→ WHAT YOU ARE ASKED TO DO:
Retype the items exactly, beginning at the first line and stopping after the line that contains "Voyagez confortablement grâce".

→ DATA RECORDS:
===============

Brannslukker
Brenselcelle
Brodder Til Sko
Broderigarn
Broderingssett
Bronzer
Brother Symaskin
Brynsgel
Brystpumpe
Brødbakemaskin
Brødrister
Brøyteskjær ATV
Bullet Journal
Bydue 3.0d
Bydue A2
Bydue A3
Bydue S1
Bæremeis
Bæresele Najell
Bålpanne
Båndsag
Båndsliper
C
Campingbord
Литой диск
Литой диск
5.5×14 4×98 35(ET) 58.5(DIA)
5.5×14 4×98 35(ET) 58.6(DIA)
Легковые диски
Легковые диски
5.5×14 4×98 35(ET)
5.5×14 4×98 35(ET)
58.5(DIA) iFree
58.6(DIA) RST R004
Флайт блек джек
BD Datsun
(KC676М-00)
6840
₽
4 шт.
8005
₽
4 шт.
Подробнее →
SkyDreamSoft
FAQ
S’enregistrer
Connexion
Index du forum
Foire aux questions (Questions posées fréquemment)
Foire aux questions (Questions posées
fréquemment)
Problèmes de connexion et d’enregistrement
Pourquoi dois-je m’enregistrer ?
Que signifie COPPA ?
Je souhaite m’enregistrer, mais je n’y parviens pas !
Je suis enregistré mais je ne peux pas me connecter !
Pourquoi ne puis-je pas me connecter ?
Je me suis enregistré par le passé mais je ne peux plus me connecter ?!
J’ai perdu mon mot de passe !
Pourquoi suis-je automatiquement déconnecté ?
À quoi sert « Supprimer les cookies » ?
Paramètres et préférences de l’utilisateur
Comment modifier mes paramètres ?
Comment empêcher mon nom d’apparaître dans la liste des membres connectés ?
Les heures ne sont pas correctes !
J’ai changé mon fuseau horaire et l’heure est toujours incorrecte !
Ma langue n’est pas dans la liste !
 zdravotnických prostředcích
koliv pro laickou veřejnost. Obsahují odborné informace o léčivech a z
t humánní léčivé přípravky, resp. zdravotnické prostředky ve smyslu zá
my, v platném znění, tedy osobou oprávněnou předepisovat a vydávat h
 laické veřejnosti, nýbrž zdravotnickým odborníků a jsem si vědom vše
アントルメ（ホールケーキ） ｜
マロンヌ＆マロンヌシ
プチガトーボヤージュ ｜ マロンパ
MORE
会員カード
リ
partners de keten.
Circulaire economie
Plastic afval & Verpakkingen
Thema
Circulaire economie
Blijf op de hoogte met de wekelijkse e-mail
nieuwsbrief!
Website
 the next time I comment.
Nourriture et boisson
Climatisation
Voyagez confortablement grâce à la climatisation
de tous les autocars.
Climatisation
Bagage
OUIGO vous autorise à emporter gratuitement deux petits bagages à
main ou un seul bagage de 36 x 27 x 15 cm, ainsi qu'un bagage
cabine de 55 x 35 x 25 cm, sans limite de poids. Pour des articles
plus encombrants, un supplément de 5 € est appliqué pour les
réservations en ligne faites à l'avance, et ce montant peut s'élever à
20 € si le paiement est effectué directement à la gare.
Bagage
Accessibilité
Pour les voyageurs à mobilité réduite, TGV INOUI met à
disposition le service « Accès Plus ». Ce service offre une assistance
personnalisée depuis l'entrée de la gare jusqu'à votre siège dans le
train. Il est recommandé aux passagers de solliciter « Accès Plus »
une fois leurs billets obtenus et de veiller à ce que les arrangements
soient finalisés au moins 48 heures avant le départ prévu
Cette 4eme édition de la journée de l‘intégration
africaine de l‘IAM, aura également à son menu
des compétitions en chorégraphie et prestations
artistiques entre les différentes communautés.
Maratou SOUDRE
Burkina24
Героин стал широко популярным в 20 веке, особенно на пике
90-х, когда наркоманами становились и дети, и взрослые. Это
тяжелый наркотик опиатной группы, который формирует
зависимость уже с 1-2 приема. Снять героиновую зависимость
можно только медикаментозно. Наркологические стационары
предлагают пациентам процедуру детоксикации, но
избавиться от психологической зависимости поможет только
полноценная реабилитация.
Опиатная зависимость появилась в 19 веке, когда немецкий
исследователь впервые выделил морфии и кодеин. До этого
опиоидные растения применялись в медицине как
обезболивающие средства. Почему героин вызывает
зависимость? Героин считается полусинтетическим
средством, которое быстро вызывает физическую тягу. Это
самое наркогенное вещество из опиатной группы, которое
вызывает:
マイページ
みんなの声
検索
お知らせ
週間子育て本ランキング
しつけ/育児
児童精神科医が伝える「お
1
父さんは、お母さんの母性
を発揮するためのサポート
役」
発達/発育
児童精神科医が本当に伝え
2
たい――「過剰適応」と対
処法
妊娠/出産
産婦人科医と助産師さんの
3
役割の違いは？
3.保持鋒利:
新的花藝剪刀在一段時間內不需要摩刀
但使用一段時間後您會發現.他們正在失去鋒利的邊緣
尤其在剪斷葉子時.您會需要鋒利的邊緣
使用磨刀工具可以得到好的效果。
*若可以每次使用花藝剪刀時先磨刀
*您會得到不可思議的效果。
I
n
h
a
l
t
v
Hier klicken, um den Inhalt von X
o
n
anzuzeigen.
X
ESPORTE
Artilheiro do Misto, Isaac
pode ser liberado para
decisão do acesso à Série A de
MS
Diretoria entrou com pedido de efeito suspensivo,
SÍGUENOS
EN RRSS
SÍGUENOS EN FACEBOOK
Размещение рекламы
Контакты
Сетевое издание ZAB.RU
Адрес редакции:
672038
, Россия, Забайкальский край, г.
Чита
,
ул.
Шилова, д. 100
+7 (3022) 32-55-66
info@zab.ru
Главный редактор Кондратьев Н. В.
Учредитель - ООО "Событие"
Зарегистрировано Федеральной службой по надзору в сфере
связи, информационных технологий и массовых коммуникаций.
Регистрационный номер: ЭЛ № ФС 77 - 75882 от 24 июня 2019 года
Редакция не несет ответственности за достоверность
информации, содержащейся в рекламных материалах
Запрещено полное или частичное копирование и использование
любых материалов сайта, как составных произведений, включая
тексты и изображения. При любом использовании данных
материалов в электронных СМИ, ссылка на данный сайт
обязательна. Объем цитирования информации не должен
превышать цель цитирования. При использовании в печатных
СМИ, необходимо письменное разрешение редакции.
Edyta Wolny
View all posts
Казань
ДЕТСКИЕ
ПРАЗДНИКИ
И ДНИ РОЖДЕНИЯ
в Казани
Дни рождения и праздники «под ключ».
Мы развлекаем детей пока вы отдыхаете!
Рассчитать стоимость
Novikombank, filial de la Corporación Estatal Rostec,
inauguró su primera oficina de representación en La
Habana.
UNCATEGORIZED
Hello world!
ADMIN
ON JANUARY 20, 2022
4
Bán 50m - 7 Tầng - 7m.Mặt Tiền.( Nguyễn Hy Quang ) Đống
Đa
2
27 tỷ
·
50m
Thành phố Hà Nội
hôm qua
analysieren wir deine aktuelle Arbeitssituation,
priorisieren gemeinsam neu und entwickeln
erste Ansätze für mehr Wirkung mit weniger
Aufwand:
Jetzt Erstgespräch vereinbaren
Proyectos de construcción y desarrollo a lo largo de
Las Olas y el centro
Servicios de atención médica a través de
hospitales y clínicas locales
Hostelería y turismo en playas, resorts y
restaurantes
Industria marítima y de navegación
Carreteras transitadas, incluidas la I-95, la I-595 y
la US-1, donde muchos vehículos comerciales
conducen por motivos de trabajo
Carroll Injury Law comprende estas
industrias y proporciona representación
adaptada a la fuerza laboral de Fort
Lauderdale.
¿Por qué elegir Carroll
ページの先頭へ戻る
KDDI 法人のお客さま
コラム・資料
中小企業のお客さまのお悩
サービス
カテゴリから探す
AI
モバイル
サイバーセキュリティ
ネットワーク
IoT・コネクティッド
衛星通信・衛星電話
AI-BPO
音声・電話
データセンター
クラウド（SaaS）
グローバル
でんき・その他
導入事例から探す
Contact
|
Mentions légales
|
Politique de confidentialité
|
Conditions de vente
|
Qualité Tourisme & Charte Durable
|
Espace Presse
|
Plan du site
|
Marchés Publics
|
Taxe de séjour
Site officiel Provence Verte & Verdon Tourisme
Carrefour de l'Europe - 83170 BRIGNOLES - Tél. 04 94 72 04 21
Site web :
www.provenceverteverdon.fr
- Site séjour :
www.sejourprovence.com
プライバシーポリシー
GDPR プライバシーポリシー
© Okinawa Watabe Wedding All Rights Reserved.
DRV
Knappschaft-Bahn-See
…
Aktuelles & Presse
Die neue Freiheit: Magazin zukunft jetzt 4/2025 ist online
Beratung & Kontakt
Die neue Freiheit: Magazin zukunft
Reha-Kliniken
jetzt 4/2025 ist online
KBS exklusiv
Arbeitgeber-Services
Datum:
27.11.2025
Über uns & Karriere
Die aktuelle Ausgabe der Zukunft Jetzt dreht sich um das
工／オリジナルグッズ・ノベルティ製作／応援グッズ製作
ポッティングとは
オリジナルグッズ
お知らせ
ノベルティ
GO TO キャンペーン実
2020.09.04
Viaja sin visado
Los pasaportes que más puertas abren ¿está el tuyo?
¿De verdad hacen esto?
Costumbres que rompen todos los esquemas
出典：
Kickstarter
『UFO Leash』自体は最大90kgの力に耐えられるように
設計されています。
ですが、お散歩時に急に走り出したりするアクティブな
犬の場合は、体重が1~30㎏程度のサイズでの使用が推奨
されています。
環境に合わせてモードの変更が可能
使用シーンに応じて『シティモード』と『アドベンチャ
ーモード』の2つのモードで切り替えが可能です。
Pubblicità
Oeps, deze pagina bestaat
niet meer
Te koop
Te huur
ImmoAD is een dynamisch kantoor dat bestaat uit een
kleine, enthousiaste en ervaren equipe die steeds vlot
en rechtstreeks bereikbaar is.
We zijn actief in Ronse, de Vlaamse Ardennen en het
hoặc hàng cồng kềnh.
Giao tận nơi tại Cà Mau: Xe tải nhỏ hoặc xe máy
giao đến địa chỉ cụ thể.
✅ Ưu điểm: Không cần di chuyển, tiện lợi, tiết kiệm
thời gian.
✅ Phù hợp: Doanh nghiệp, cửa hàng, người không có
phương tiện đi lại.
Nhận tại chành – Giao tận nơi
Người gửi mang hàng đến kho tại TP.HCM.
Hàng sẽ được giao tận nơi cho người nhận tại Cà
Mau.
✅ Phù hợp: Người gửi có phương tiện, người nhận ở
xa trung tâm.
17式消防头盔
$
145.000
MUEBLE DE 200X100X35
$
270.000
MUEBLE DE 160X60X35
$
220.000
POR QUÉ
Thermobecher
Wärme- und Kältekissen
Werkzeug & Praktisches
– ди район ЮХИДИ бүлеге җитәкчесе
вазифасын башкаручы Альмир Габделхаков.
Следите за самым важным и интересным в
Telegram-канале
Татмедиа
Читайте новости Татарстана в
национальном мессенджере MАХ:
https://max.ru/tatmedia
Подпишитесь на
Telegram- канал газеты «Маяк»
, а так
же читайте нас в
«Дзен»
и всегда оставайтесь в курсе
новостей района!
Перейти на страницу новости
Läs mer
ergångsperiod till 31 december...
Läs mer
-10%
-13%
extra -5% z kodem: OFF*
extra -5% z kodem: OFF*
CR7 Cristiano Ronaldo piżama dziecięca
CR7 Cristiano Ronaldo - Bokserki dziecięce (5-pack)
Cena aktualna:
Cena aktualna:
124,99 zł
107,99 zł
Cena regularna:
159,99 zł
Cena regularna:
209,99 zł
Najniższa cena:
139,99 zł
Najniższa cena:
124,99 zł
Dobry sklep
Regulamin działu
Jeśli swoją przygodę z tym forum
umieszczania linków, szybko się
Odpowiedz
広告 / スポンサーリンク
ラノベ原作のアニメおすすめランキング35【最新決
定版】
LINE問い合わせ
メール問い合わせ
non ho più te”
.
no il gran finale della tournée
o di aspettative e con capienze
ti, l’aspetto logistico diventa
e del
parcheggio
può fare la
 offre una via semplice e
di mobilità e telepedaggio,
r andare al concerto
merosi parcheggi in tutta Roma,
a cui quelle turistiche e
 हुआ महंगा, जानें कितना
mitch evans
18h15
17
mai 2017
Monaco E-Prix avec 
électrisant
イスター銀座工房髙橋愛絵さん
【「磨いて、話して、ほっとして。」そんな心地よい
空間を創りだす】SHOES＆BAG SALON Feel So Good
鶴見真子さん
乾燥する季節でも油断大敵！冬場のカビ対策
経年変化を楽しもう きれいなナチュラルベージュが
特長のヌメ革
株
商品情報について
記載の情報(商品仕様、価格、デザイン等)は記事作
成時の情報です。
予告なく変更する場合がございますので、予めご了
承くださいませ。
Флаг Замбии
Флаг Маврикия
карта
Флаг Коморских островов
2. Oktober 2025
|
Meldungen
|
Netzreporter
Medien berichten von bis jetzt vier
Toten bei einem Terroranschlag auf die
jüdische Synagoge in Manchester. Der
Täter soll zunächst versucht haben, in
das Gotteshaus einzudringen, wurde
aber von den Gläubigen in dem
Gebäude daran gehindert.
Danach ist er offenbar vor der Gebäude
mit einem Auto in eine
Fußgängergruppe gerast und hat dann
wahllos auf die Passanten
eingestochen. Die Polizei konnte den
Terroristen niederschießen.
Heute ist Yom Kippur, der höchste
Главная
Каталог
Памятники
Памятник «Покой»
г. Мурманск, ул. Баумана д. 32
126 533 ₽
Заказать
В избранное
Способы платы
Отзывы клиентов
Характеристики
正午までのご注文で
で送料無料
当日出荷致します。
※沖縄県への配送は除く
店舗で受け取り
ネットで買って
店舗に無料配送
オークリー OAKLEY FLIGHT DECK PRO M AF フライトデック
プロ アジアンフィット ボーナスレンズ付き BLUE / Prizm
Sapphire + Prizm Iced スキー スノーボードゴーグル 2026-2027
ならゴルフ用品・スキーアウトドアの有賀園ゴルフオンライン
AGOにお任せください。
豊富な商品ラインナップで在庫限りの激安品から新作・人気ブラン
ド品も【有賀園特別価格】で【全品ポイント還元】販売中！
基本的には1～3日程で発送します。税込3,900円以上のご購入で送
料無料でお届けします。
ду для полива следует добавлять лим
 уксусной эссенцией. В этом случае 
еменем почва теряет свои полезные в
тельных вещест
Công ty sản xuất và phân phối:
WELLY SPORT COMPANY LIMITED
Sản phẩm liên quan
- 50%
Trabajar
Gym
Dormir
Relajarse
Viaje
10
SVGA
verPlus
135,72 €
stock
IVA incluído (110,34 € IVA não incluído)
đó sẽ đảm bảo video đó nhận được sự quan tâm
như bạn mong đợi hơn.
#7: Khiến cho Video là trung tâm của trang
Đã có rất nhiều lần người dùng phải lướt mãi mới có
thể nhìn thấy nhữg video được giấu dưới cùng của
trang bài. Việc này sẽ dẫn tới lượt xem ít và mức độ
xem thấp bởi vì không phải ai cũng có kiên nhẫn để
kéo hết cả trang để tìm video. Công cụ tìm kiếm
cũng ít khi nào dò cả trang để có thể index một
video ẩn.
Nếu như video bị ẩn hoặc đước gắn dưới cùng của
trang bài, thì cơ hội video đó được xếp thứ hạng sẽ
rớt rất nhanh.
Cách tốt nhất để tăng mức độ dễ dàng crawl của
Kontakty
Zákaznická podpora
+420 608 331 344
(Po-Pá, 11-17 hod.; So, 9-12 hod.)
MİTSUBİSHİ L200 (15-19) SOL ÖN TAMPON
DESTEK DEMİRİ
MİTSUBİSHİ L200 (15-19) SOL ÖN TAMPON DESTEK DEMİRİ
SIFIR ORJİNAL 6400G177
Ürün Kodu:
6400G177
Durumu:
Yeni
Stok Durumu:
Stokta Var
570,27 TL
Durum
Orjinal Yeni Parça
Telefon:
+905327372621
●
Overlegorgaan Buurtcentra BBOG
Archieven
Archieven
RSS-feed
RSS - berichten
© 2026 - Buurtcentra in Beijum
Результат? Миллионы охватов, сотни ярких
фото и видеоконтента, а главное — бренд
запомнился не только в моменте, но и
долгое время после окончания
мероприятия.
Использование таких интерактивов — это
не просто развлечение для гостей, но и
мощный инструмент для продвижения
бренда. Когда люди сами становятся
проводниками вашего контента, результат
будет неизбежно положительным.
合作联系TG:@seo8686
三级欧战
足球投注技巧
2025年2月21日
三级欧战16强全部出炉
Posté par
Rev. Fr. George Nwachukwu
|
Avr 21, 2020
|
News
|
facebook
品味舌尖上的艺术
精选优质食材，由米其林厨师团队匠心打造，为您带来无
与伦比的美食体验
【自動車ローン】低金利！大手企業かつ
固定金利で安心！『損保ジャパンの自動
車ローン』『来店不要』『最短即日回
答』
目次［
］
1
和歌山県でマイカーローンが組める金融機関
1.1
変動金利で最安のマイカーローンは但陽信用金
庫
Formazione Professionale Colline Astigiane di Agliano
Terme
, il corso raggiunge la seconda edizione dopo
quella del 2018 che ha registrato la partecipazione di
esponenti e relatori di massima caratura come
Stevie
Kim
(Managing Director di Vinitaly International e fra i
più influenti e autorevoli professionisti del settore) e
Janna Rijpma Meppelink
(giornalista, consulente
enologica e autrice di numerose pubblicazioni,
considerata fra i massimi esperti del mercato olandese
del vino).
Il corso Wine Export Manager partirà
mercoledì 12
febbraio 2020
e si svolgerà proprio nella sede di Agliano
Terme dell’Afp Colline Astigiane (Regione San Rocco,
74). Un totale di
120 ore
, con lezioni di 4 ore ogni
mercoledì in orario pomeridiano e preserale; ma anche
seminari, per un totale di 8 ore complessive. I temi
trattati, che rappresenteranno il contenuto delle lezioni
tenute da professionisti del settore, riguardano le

===============

→ TASK ANSWER:
Brannslukker
Brenselcelle
Brodder Til Sko
Broderigarn
Broderingssett
Bronzer
Brother Symaskin
Brynsgel
Brystpumpe
Brødbakemaskin
Brødrister
Brøyteskjær ATV
Bullet Journal
Bydue 3.0d
Bydue A2
Bydue A3
Bydue S1
Bæremeis
Bæresele Najell
Bålpanne
Båndsag
Båndsliper
C
Campingbord
Литой диск
Литой диск
5.5×14 4×98 35(ET) 58.5(DIA)
5.5×14 4×98 35(ET) 58.6(DIA)
Легковые диски
Легковые диски
5.5×14 4×98 35(ET)
5.5×14 4×98 35(ET)
58.5(DIA) iFree
58.6(DIA) RST R004
Флайт блек джек
BD Datsun
(KC676М-00)
6840
₽
4 шт.
8005
₽
4 шт.
Подробнее →
SkyDreamSoft
FAQ
S’enregistrer
Connexion
Index du forum
Foire aux questions (Questions posées fréquemment)
Foire aux questions (Questions posées
fréquemment)
Problèmes de connexion et d’enregistrement
Pourquoi dois-je m’enregistrer ?
Que signifie COPPA ?
Je souhaite m’enregistrer, mais je n’y parviens pas !
Je suis enregistré mais je ne peux pas me connecter !
Pourquoi ne puis-je pas me connecter ?
Je me suis enregistré par le passé mais je ne peux plus me connecter ?!
J’ai perdu mon mot de passe !
Pourquoi suis-je automatiquement déconnecté ?
À quoi sert « Supprimer les cookies » ?
Paramètres et préférences de l’utilisateur
Comment modifier mes paramètres ?
Comment empêcher mon nom d’apparaître dans la liste des membres connectés ?
Les heures ne sont pas correctes !
J’ai changé mon fuseau horaire et l’heure est toujours incorrecte !
Ma langue n’est pas dans la liste !
 zdravotnických prostředcích
koliv pro laickou veřejnost. Obsahují odborné informace o léčivech a z
t humánní léčivé přípravky, resp. zdravotnické prostředky ve smyslu zá
my, v platném znění, tedy osobou oprávněnou předepisovat a vydávat h
 laické veřejnosti, nýbrž zdravotnickým odborníků a jsem si vědom vše
アントルメ（ホールケーキ） ｜
マロンヌ＆マロンヌシ
プチガトーボヤージュ ｜ マロンパ
MORE
会員カード
リ
partners de keten.
Circulaire economie
Plastic afval & Verpakkingen
Thema
Circulaire economie
Blijf op de hoogte met de wekelijkse e-mail
nieuwsbrief!
Website
 the next time I comment.
Nourriture et boisson
Climatisation
Voyagez confortablement grâce à la climatisation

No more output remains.